(DATA FOR THIS TASK)

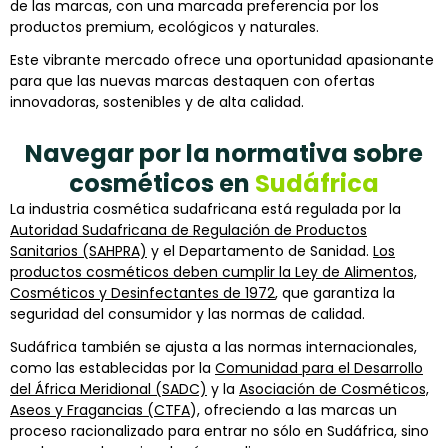
de las marcas, con una marcada preferencia por los
productos premium, ecológicos y naturales.
Este vibrante mercado ofrece una oportunidad apasionante
para que las nuevas marcas destaquen con ofertas
innovadoras, sostenibles y de alta calidad.
Navegar por la normativa sobre
cosméticos en
Sudáfrica
La industria cosmética sudafricana está regulada por la
Autoridad Sudafricana de Regulación de Productos
Sanitarios (SAHPRA)
y el Departamento de Sanidad.
Los
productos cosméticos deben cumplir la Ley de Alimentos,
Cosméticos y Desinfectantes de 1972
, que garantiza la
seguridad del consumidor y las normas de calidad.
Sudáfrica también se ajusta a las normas internacionales,
como las establecidas por la
Comunidad para el Desarrollo
del África Meridional (SADC)
y la
Asociación de Cosméticos,
Aseos y Fragancias (CTFA
), ofreciendo a las marcas un
proceso racionalizado para entrar no sólo en Sudáfrica, sino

(End DATA FOR THIS TASK)

What you give back must match the entries exactly, apart from the omitted pictures.

RESPONSE TO THIS EXERCISE
de las marcas, con una marcada preferencia por los
productos premium, ecológicos y naturales.
Este vibrante mercado ofrece una oportunidad apasionante
para que las nuevas marcas destaquen con ofertas
innovadoras, sostenibles y de alta calidad.
Navegar por la normativa sobre
cosméticos en
Sudáfrica
La industria cosmética sudafricana está regulada por la
Autoridad Sudafricana de Regulación de Productos
Sanitarios (SAHPRA)
y el Departamento de Sanidad.
Los
productos cosméticos deben cumplir la Ley de Alimentos,
Cosméticos y Desinfectantes de 1972
, que garantiza la
seguridad del consumidor y las normas de calidad.
Sudáfrica también se ajusta a las normas internacionales,
como las establecidas por la
Comunidad para el Desarrollo
del África Meridional (SADC)
y la
Asociación de Cosméticos,
Aseos y Fragancias (CTFA
), ofreciendo a las marcas un
proceso racionalizado para entrar no sólo en Sudáfrica, sino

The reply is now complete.